--- TEXT PROVIDED Enclosed Below ---

Dianne Feinstein Kept It a Little Too Real With These Children 

Politics

The Green New Deal is probably going to be the subject of much debate in the coming months, though why California Senator Dianne Feinstein chose to challenge its flaws to a group of pleading schoolchildren is anyone’s guess.

On February 22, a group of wide-eyed kids clutching a handwritten letter met with Feinstein in order to beg her vote for the Green New Deal. Instead of smiling and saying “We’ll see” like most adults know to do when the answer is actually no, Feinstein chose to drop some hard truths on them there children.

“Some scientists have said we have 12 years to turn this around,” says the child clutching the letter.
“Well it’s not going to get turned around in 10 years,” Feinstein replies.

Another girl reminds Feinstein that her job as an elected official is to listen to voters. Feinstein asks how old she is, to which the girl responds that she’s 16.

“Well, you didn’t vote for me,” the senator tells her.

The students were meeting with Feinstein in conjunction with the Sunrise Movement, which has also held protests and rallies in effort to garner Democratic support for the Green New Deal. The Sunrise Movement posted an edited version of the meeting to Twitter, which quickly went viral. An unedited version of the video, which is less tense, exists on their Facebook page.

--- End of Enclosed TEXT PROVIDED ---
--- RECORD SET Enclosed Below ---

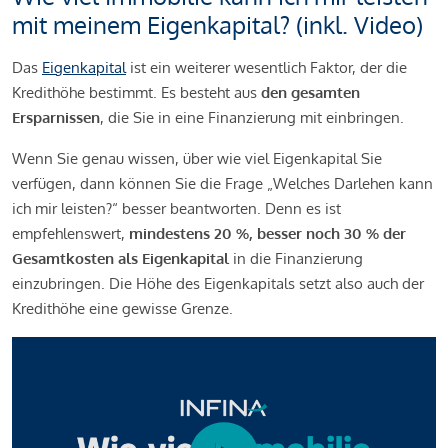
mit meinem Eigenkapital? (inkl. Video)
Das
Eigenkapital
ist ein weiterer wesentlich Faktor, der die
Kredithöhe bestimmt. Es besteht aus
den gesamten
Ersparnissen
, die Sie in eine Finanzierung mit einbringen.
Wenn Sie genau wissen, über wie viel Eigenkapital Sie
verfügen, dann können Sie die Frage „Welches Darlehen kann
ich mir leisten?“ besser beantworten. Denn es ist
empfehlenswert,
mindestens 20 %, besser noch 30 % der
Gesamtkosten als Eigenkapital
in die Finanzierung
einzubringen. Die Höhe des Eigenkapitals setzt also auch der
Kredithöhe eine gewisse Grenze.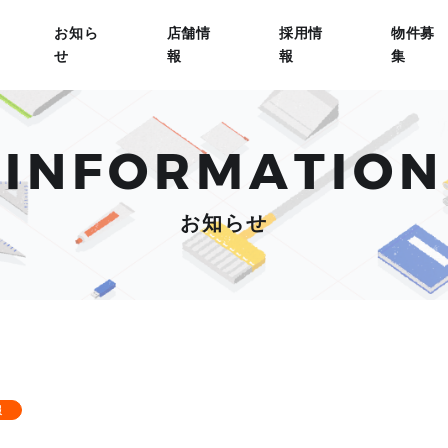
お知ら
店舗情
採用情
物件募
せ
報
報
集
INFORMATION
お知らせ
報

--- End of Enclosed RECORD SET ---
--- RECORD SET Enclosed Below ---

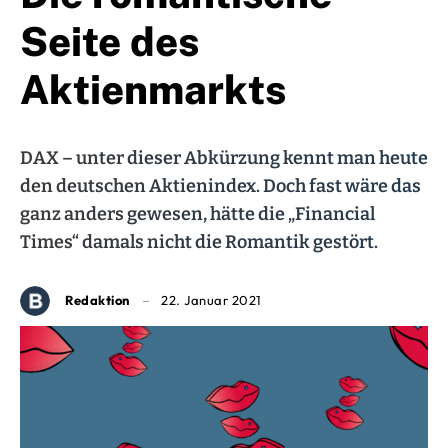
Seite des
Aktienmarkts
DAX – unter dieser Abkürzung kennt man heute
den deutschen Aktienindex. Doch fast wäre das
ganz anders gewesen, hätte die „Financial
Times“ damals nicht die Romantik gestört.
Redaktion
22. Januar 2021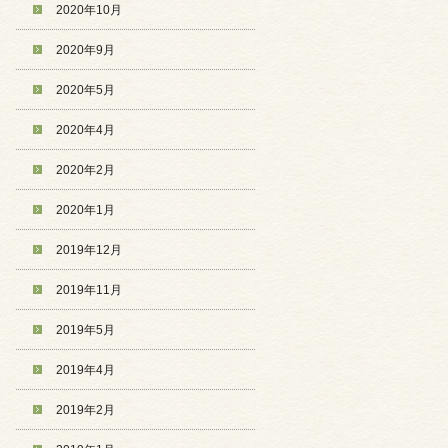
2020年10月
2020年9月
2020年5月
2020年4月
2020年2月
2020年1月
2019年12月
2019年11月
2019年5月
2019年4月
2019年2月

--- End of Enclosed RECORD SET ---
--- RECORD SET Enclosed Below ---

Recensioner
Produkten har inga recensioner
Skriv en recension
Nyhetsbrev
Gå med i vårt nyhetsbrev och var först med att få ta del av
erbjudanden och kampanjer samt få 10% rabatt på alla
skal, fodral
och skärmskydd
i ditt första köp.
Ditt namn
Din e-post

--- End of Enclosed RECORD SET ---

> [THINGS TO DO]
**A.** List every number that appears in the article about Dianne Feinstein and the schoolchildren, along with what each refers to.
**B.** Extend the article about Dianne Feinstein's meeting with the schoolchildren past its last sentence.

> [ANSWERS TO THE PROBLEMS]
**A.**
- 22: the date of the meeting, February 22
- 12: the years some scientists have said we have to turn this around
- 10: the years in which Feinstein says it is not going to get turned around
- 16: the age of the girl who reminds Feinstein to listen to voters

**B.**
The Green New Deal, introduced by Representative Alexandria Ocasio-Cortez and Senator Ed Markey, is an ambitious, non-binding 10-year plan focused on eliminating greenhouse gas emissions, protecting those disproportionately effected by climate change, and also guaranteeing healthcare and livable wages for all. It’s drawn criticism from both the left and the right for being too pie-in-the-sky, too expensive, and too divisive, all points Feinstein argues with the wide-eyed kinder whose main concern seems to be avoiding a future in which they’re forced to fight to the death for potable water:

“That resolution will not pass the Senate. And you can take that back to whoever sent you here,” Senator Feinstein told them. “I’ve been in the Senate for a quarter of a century, and I know what can pass, and I know what can’t pass.”

Probably true, and besides, those kids are going to need to toughen up if they want to survive the Thunderdome.

However, five of Feinstein’s colleagues—Kamala Harris, Kirsten Gillibrand, Bernie Sanders, Cory Booker, and Elizabeth Warren, all candidates for the presidency—have expressed support for the Green New Deal.

As for Feinstein, she claims to have a better piece of legislation, which she offered to provide the children for review. But the six-term senator was clear, she won’t be threatened by an adorable little girl reminding her that “the government is supposed to be for the people and by the people.”

“I’ve been doing this for 30 years,” she informed the child, “I know what I’m doing. You come in here, and you say it has to be my way or the highway. I don’t respond to that.”

She does, however, respond to outrage over viral videos depicting her engaged in “spirited discussion” with minors. On Friday night, the senator tweeted a statement that read, in part, “Unfortunately, it was a brief meeting, but I want to the children to know they were heard loud and clear. I have been and remain committed to doing everything I can to enact real, meaningful climate change legislation.”